Pero más allá de apreciar esta cohesión espiritual de los católicos, es importante observar algunos aspectos relacionados con los elementos comunes que la caracterizan. La masiva convergencia social se produce ante un dolor: la pasión y muerte de Jesucristo.
En primer lugar, está el sentimiento del pecado, ese que los “devotos cargadores” pretenden expiar con el cumplimiento de la penitencia y que llega al punto de realzar la pasión y muerte de Jesucristo por encima de la resurrección. Pareciera entonces que nos une la pena, más que la emancipación que significa la resurrección, que es el triunfo de la vida sobre la muerte.
Traigo a colación las anteriores reflexiones con el objetivo de pensar, a partir de lo expresado, en la realidad sociopolítica que hemos estado viviendo en los últimos meses. La democracia estuvo en grave riesgo y, de alguna manera, aún continúa amenazada. ¡Esa pena nos juntó!
Parece que la superación de la pena no da lugar a la resurrección, que debería ser el objetivo central que se persigue. Es alrededor de este propósito que debería producirse la más amplia convergencia social posible.
Sería lamentable que necesitemos de la desgracia para podernos unir. Ciertamente, el gobierno presidido por Bernardo Arévalo no es, en sí mismo, la resurrección de Guatemala. Pero puede ser el inicio de la lucha para lograrlo. Resucitar nuestro país es terminar con la cooptación criminal de la institucionalidad estatal que aún vivimos. Pero también es iniciar el proceso para remontar las raíces estructurales que producen la pobreza, la desnutrición y la exclusión.
Cambiemos la lógica predominante durante la Semana Santa. No nos cohesionemos sólo para cargar el anda del dolor. Intentemos hacerlo también para resucitar. Unámonos también para ello.
Pero el camino de la resurrección requiere un liderazgo. Uno que no se separe de su pueblo. El presidente Arévalo parece tener esa sensibilidad.

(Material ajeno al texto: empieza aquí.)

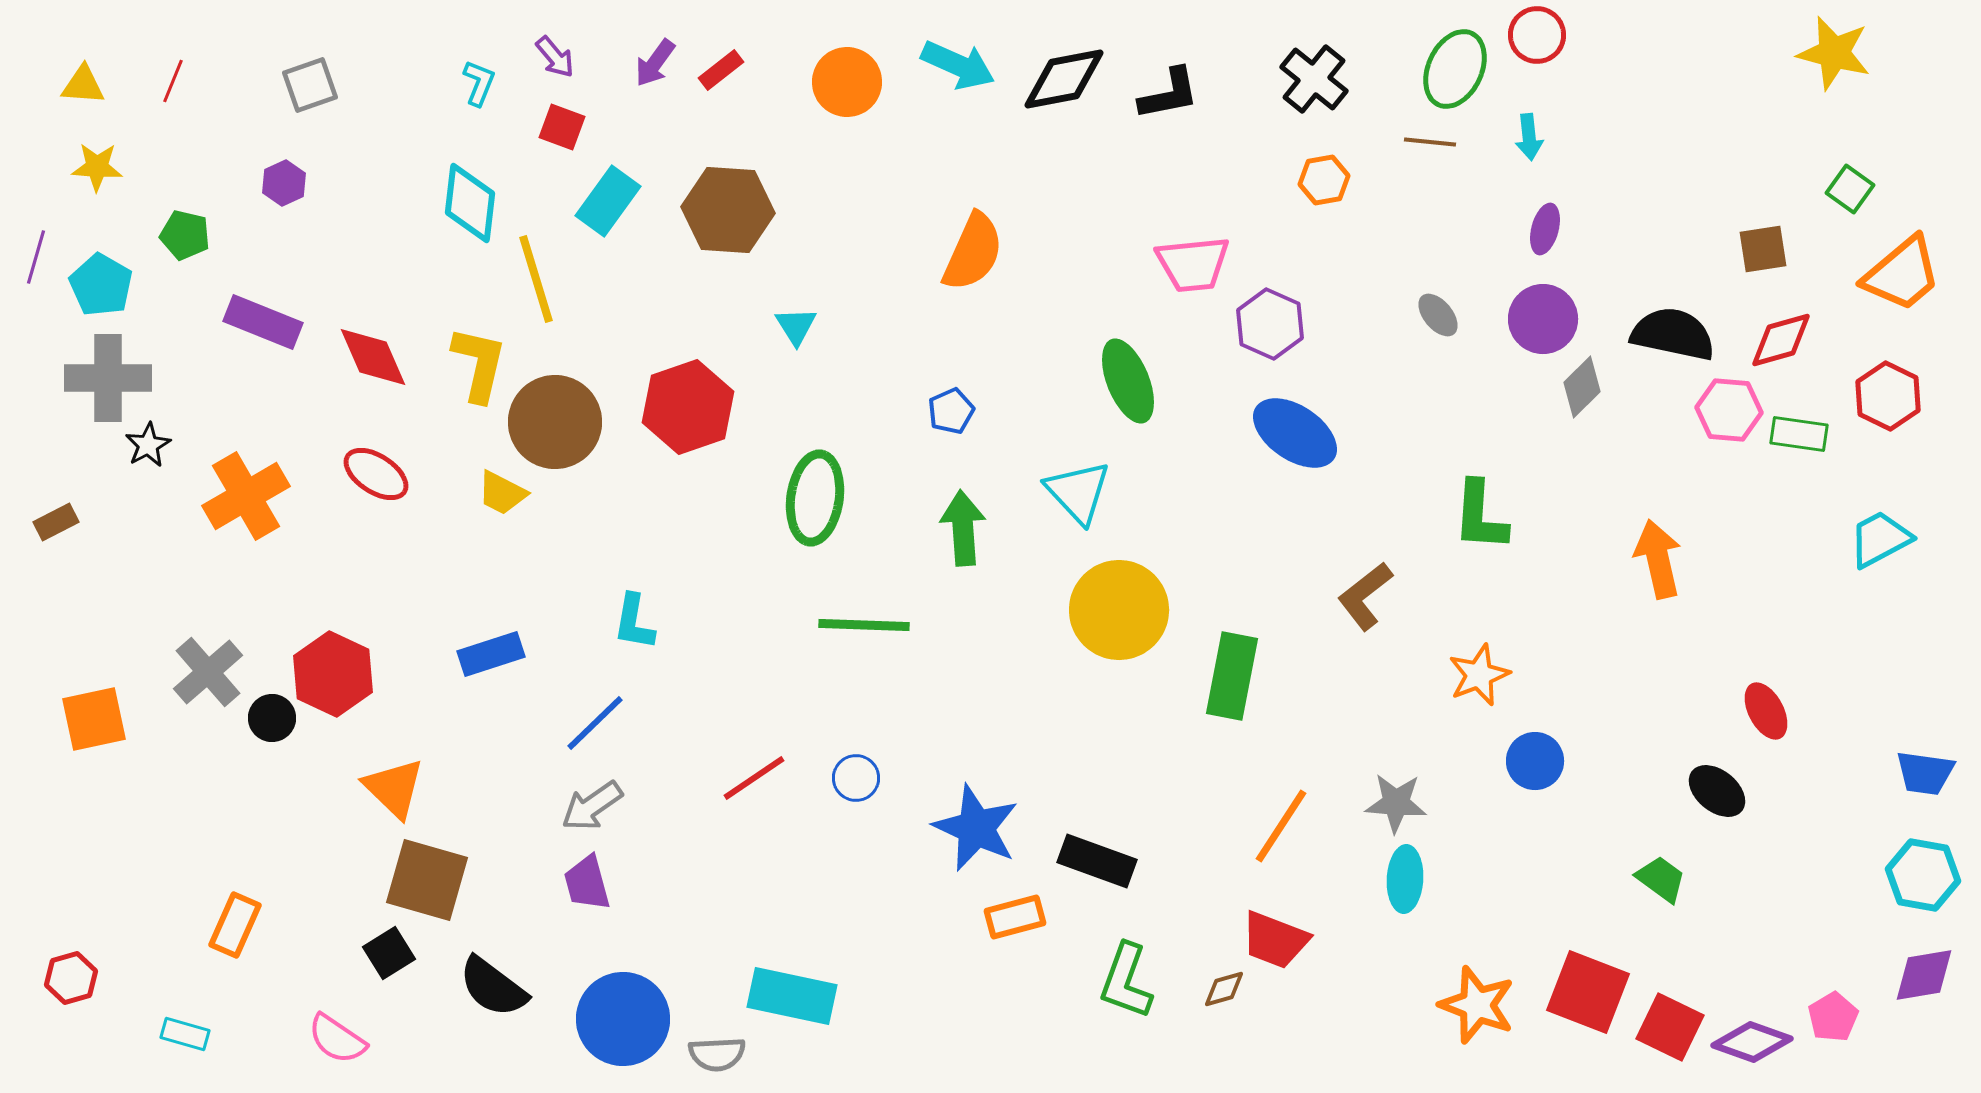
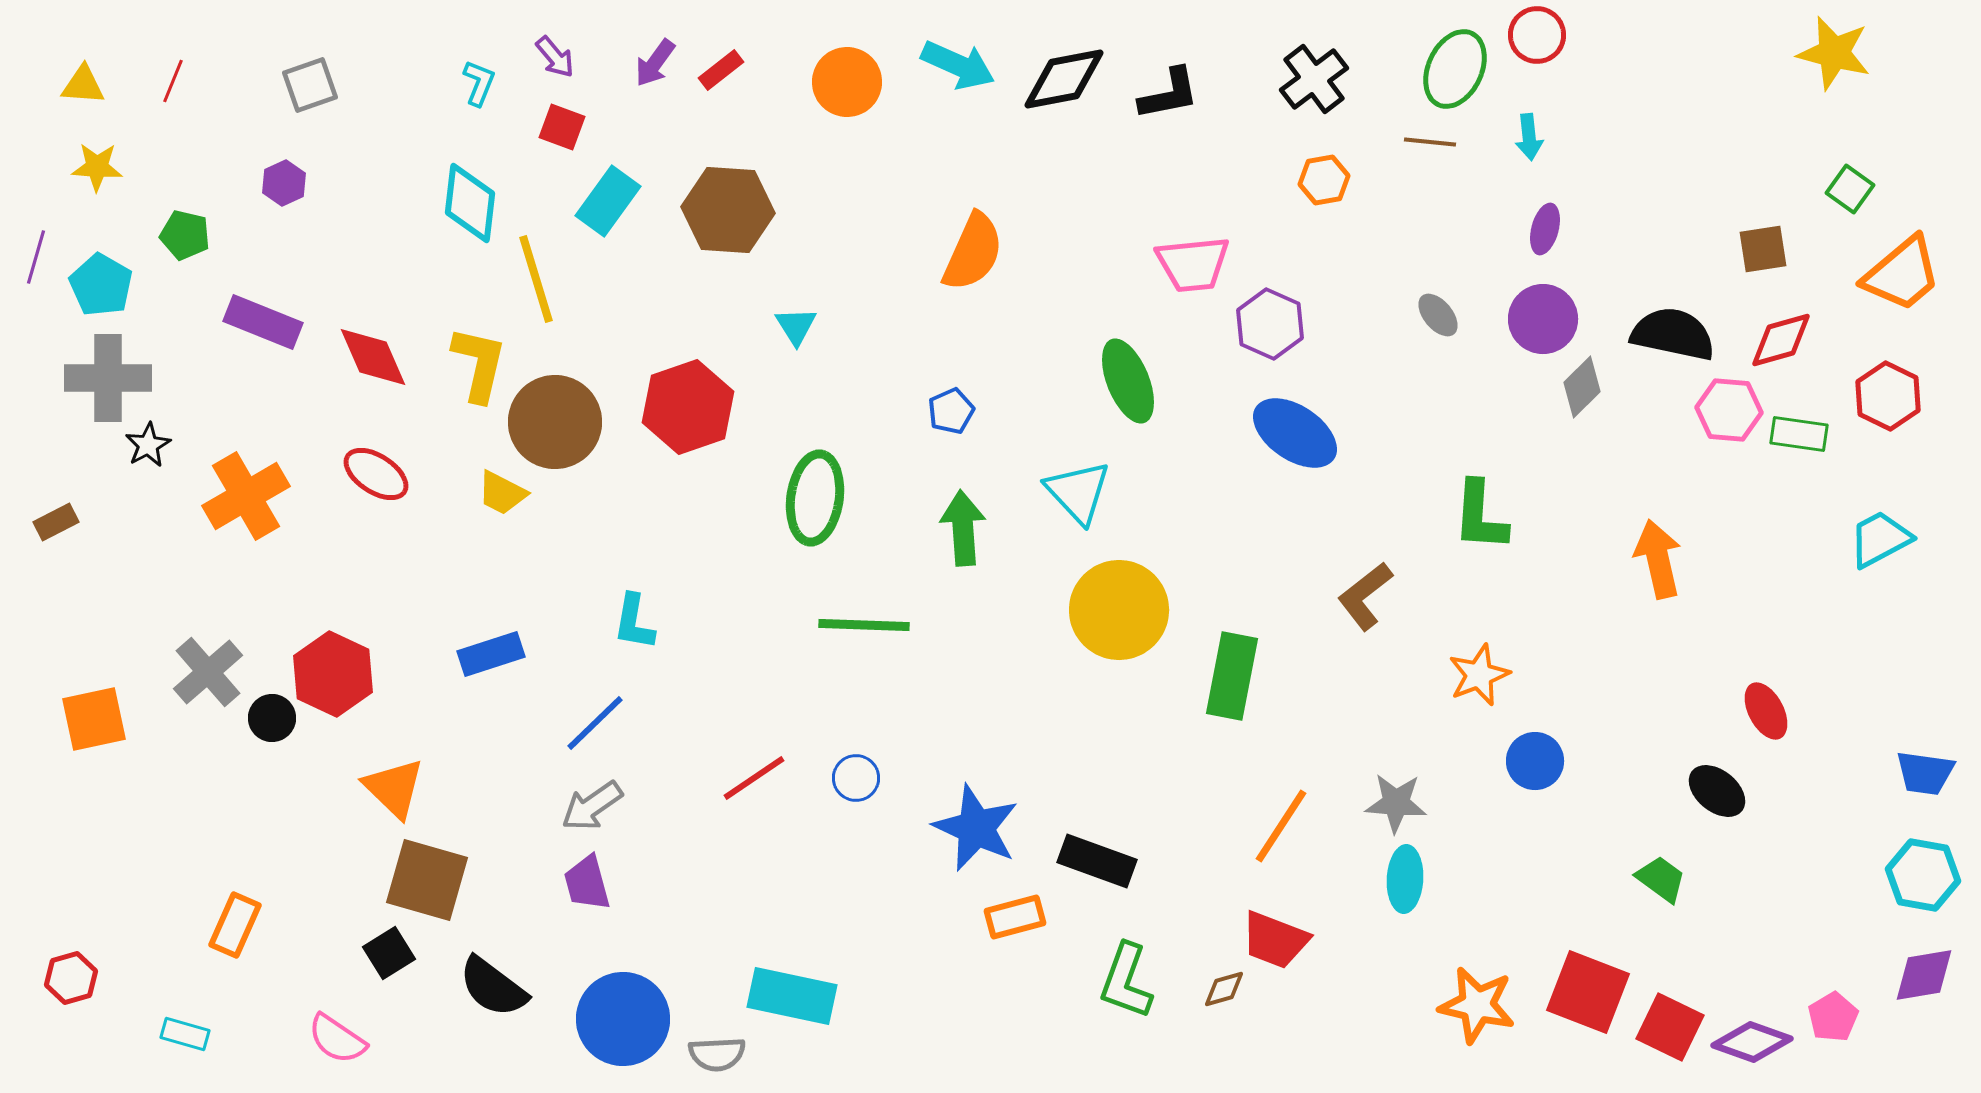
black cross at (1314, 79): rotated 14 degrees clockwise
orange star at (1477, 1005): rotated 8 degrees counterclockwise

Paralelamente, los diversos liderazgos sociales y políticos que estén identificados con esa resurrección del Estado tienen la responsabilidad de ejercer tal atributo en la búsqueda de los objetivos con los cuales identificamos la resurrección del país.
Así que, recurriendo a una similitud, la masividad y solemnidad que caracterizó el Santo Entierro de los católicos debe dar lugar a igual o mayor aglutinamiento para empujar, desde ahora, la procesión de la resurrección de Guatemala. Si lo hacemos, algo podremos avanzar en los próximos cuatro años.